10 April 2002

Transgene Medikamente aus Feldfrüchten

In abgeschirmten Gewächshäusern junger Gentech-Firmen – auch in Deutschland – wachsen bereits Pflanzen mit Erbgut für gezielt wirksame, pharmazeutisch nutzbare Proteine heran. Substanzen zur Abwehr von Bakterien, zur Bluter-Therapie oder für Krebsdiagnosen befinden sich dann in Tabak-, Kartoffel- oder Rapsblättern, aus denen sie nach der Ernte isoliert werden können. “Aus den Pflanzen werden Biofabriken”, erklärt Stefan Schillberg vom Fraunhofer Institut für Molekularbiologie und angewandte Ökologie (IME) in Aachen. Und während in Europa noch über den Einsatz von Gentechnik im Pflanzenbau und in der Medizin diskutiert wird, sind Produktionsverfahren mit Einsatz von Gentechnik z.B. in der Pharmaproduktion von z.B. Insulin bereits etabliert. Fast ein Fünftel ihres Umsatzes erzielt die Pharmaindustrie schon heute mit Hilfe von gentechnischen Methoden, Tendenz steigend.

Mit Recht wittern die Konzerne das lukrative Geschäft, soll doch Prognosen zufolge etwa das weltweite Marktvolumen für therapeutische Antikörper von heute rund 3 Mrd. auf 24 Mrd. US-Dollar im Jahr 2010 steigen. Die Vorteile von Pflanzen als Pharmafabrik – man spricht bei ihrem Anbau auch von Molecular Farming – liegen in der Produktion von großen Wirkstoffmengen und bedarfsgerechter Anpassungsmöglichkeit der Kulturen. So können Eiweiße in Pflanzen zehn- bis fünfzigmal günstiger produziert werden als im Fermenter, bei denen ständig Temperatur, Säuregehalt und Nährstoffe reguliert werden müssen, weiß Schillberg.
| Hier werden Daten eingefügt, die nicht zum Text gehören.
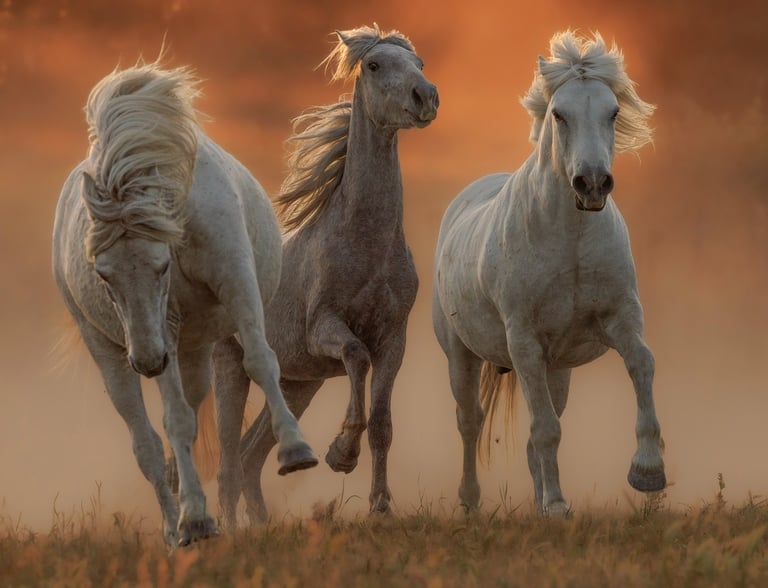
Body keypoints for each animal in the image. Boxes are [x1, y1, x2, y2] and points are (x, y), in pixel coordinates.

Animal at [52, 60, 317, 546]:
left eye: (161, 266)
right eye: (103, 275)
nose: (147, 361)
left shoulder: (237, 283)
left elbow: (260, 360)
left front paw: (295, 449)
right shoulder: (165, 328)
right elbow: (173, 421)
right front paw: (194, 518)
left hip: (193, 347)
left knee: (191, 411)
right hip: (117, 351)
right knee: (148, 442)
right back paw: (179, 525)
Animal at [211, 24, 439, 528]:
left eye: (419, 63)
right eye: (374, 65)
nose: (426, 97)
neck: (366, 244)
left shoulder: (393, 341)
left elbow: (383, 424)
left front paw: (380, 507)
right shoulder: (325, 329)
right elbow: (356, 358)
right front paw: (340, 454)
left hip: (297, 383)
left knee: (251, 455)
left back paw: (262, 525)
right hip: (231, 368)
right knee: (227, 462)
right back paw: (230, 531)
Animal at [432, 31, 665, 516]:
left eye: (613, 112)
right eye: (559, 114)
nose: (592, 183)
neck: (571, 241)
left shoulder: (619, 319)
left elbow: (642, 364)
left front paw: (648, 472)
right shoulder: (524, 342)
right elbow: (545, 430)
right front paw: (558, 507)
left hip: (556, 369)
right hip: (463, 356)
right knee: (470, 423)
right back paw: (471, 503)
Offene Fragen, vor allem zur biologischen Sicherheit des Molecular Farming, gibt es immerhin: Wie kann verhindert werden, dass Nahrungspflanzen voller pharmazeutischer Wirkstoffe nicht eines Tages irrtümlicherweise von Mensch oder Tier gegessen werden? Was passiert, wenn solche Pflanzen ihr Erbgut ungewollt per Pollenflug an andere Kulturen weitergeben? ” Von den Sicherheitsanforderungen her steht das „Molecular Farming“ noch eine Stufe über der grünen Gentechnik”, sagt Joachim Schiemann, Gentechnik-Experte an der Biologischen Bundesanstalt für Land- und Forstwirtschaft (BBA) in Braunschweig. Noch bleibt es in der Diskussion, wie ein sicheres “Containment” (Zurückhalten) realisiert werden kann. MPB Cologne etwa nutzt ein patentiertes Verfahren, um die Gene zur Wirkstoffproduktion in den Kartoffeln erst nach der Ernte zu aktivieren. Forscher Schillberg bevorzugt Tabakpflanzen, “weil sie nicht in die Nahrungskette gelangen können”. Greenovation Biotechnology geht mit seiner Produktionstechnik sogar ganz auf Nummer sicher, denn ihre transgenen Moose dürfen nur in sterilen Bioreaktoren aus Glas wachsen.

Bislang hat noch kein Unternehmen eine Freisetzungsgenehmigung beantragt. “Freisetzungen werden noch ein paar Jahre auf sich warten lassen”, sagt BBA-Experte Schiemann, und so lange die grüne Gentechnik in Europa so wenig Sympathien findet, hat auch das Molecular Farming im Freiland keine Chance. So sind die entsprechenden Firmen gezwungen, ihre Feldversuche auszulagern: MPB Cologne und das Kieler Unternehmen Planton haben bereits Kontakte nach Kanada geknüpft, um dort ihre transgenen Kartoffeln anzubauen. “Es ist wenig sinnvoll, mit dem Molecular Farming in Europa zu beginnen”, sagt MPB-Chef Klaus Düring. “Wenn wir Verträge mit Pharmafirmen schließen wollen, müssen wir Produktionsgarantien geben können. Wir haben Wagniskapital erhalten, um damit Geld zu verdienen, nicht um die Politik hier zu Lande zu ändern.”